Under great emotional stress, Charlotte Elliott penned the poem “Just as I am”, which was published in 1835 as a hymn – one that has “touched more hearts and influenced more people for Christ than any other song ever written,” says Hymnody historian Kenneth Osbeck.

When a series of illnesses left her weak, disabled, and depressed, Charlotte struggled to find inner peace. Her spiritual mentor encouraged her to replace her rage and inner conflict with simple faith in God. He spoke the words that inspired the poem:

Come to Christ just as you are.

Some people hold tight to their faith during hard times. Others, like me, give it the strong-arm. My inner disharmony makes me feel inadequate to enter into His presence, so I don’t. Or if I do, it’s with fisticuffs. I end up wrestling with God in the likes of Jacob. I’m embarrassed of my weaknesses and fearful of circumstances out of my control, so logically, I fight with irrational reasoning. I’m sure some psychologist would call this the fight-or-flight response.

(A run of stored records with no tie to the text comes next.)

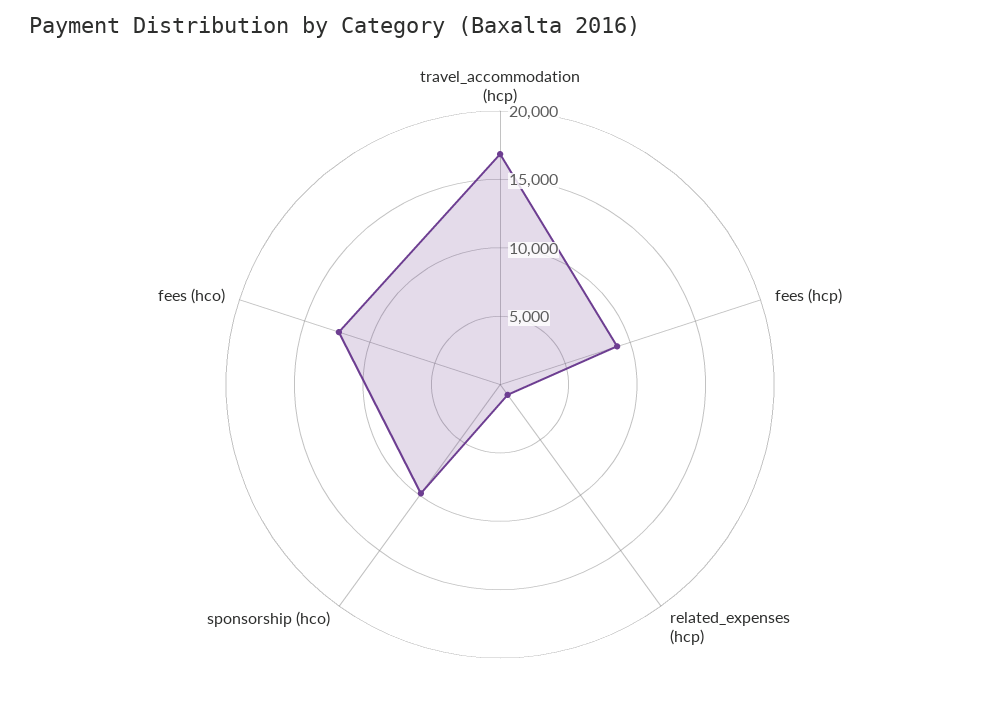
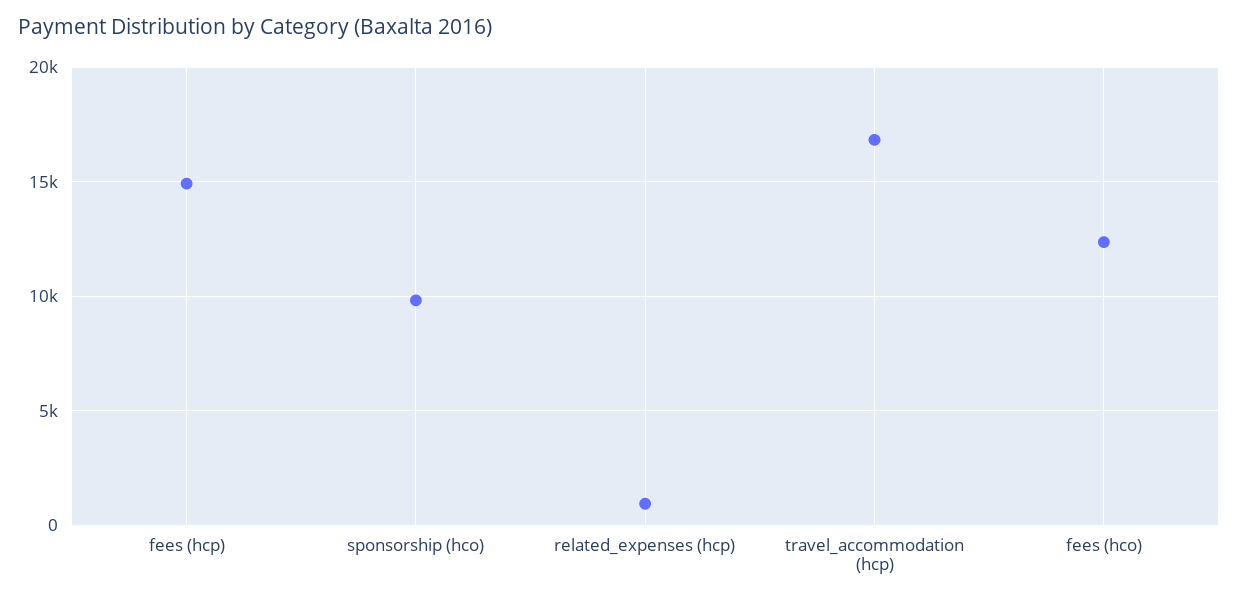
  {
    "travel_accommodation (hcp)": 17000,
-   "fees (hcp)": 9000,
+   "fees (hcp)": 15000,
    "related_expenses (hcp)": 1000,
    "sponsorship (hco)": 10000,
    "fees (hco)": 12500
  }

I had a conversation recently with a friend who is struggling to stay afloat with all that life has thrown at her. We could be one in the same in the way we deal with conflict, grief, or trauma. I think I spoke to her some advice that could be summed up like this:

Keep the faith, even it you don’t feel like it. Oh, and don’t be shy to have it out with God. He can handle it.

I think I said this more for me than for her.

One of my New Year’s goals this year was to study the book of Psalms. It oozes with laments, complaints, and grievances. It’s refreshing … in a brutal way, of course. The author, many times David, comes to God in a depressed, desperate, and ill state … begging God for relief. But, in the end of nearly all his writings, David checks his emotions at the door and lists God’s promises.

(Ms. Elliot) gathered up in her soul the great certainties, not of her emotions, but of her salvation: her Lord, his power, his promises. And taking pen and paper from the table she deliberately set down in writing, for her own comfort, ‘the formula of her faith’.

The great certainties. Not of her emotions. Formula of her faith.

I can relate to these words – simple faith in God.

There are times I don’t feel like coming to God. I don’t feel adequate. Or ready. Or worthy. But these are just the times I should be running to him. I often forget that he loves me more than I love my own children. And don’t we all want our kids to run to us when they are stressed or depressed?

Just as I am. By the world’s standards, I may look a little (or a lot) tattered. But there’s this promise that Jesus made, relayed to us by the disciple who Jesus loved:

Every person the Father gives me eventually comes running to me. And once that person is with me, I hold on and don’t let go.

I’m so thankful that God will take me just as I am whether I’m in my super-swell-all-is-well-state … or in my messy-stressy-depressy state.

He won’t let go.

And that’s the promise I hold onto today.